Publication: Monitor Volume: 5 Issue: 59

Russian government officials reacted with predictable fury yesterday as NATO launched air strikes aimed at weakening Serbian military forces and forcing Yugoslav President Slobodan Milosevic to the negotiating table. In Moscow, an angry President Boris Yeltsin denounced the NATO action, calling it a “strike against the whole international community” and an act of “naked aggression.” Yeltsin also urged the world community to “stop Clinton on this path and help him not to take this tragic step.” Without elaborating, Yeltsin said that Russia retains the right “to take adequate measures, including military ones, to defend itself and the overall security of Europe.” He suggested that the NATO attack was particularly unconscionable insofar as it was taken without the authorization of the UN Security Council.

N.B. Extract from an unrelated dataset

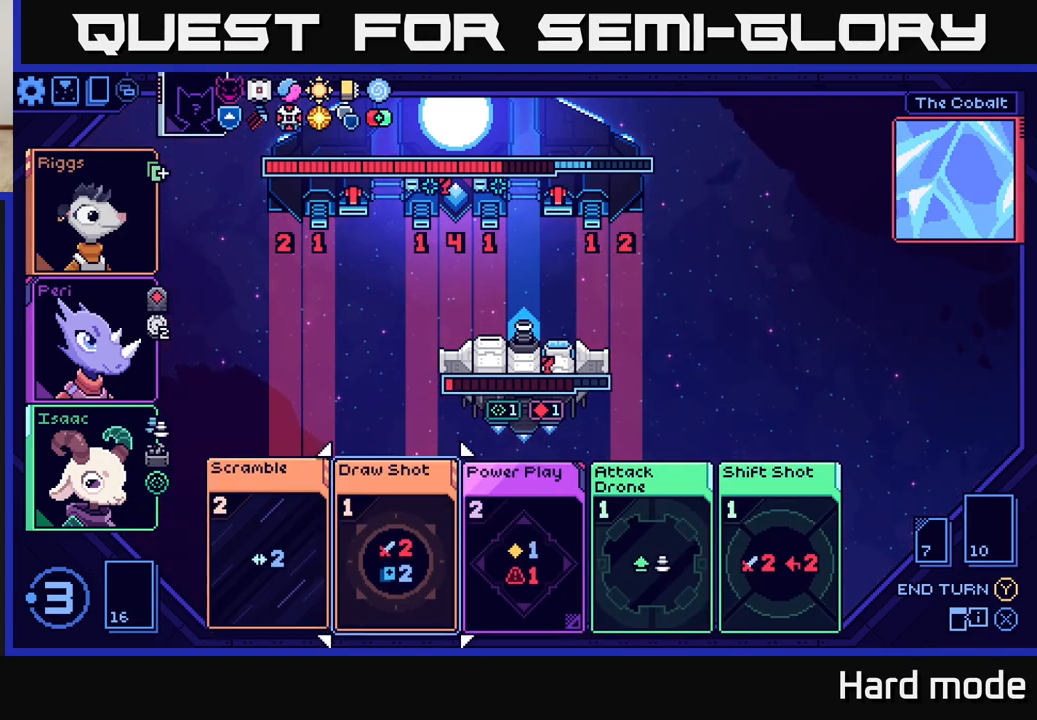
{"buttons": [], "left_stick": "left", "events": [[133, "left_stick", "center"], [250, "left_stick", "right"], [417, "left_stick", "left"]]}
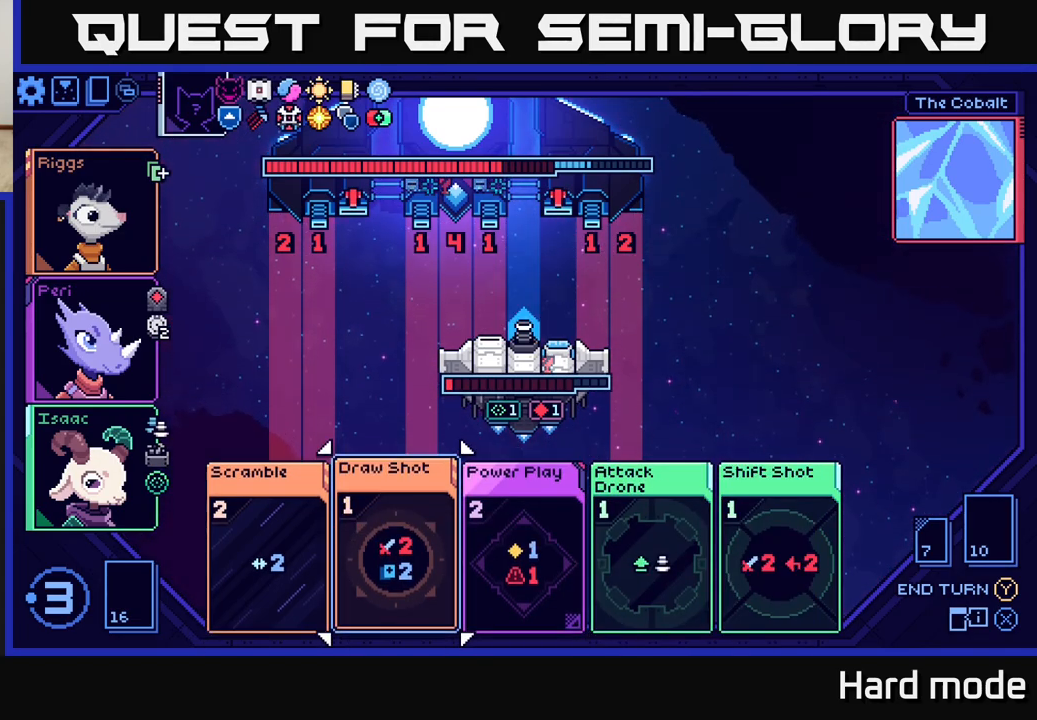
{"buttons": [], "left_stick": "center", "events": [[67, "left_stick", "center"], [167, "left_stick", "left"], [283, "left_stick", "center"]]}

Yeltsin, whose visit to the Kremlin yesterday was his first in nearly a month, also took several practical steps to underscore Moscow’s indignation. The Russian president recalled Russia’s top military representative to NATO, General Viktor Zavarzin, and ordered that Russia’s offices at NATO headquarters in Brussels be closed. Yeltsin also indicated that Moscow would halt its cooperation with NATO under the Partnership for Peace Program and suspend talks on the opening of a NATO military mission in Moscow (Russian and Western agencies, March 24). Another top Russian official in Brussels, however, told reporters that Russia would maintain its permanent mission to NATO. He suggested that Russian officers would also continue to work with NATO’s European staff (Itar-Tass, March 25).

In addition to limiting Russia’s ties with NATO, Yeltsin called for an emergency meeting of the UN Security Council. When that meeting convened last night, Russia’s UN ambassador, Sergei Lavrov, demanded an immediate end to NATO’s “illegal military action” against Yugoslavia. Lavrov rejected Western arguments justifying the NATO strikes on the grounds that, in Moscow’s view, the UN charter must take precedence over those of all regional groupings. He also quoted Yeltsin as saying that the world is faced with the prospect of a “NATO attempt to enter the 21st century in the uniform of a world gendarme.” Russia, he said, would never agree to this (Reuters, Russian agencies, March 24). While Moscow received support from China and several other Security Council members, the Russian proposals were reportedly rejected by the majority of council members, including the United States, Canada, Britain, France and the Netherlands. Those countries argued that the world community had given diplomacy a fair chance in Kosovo.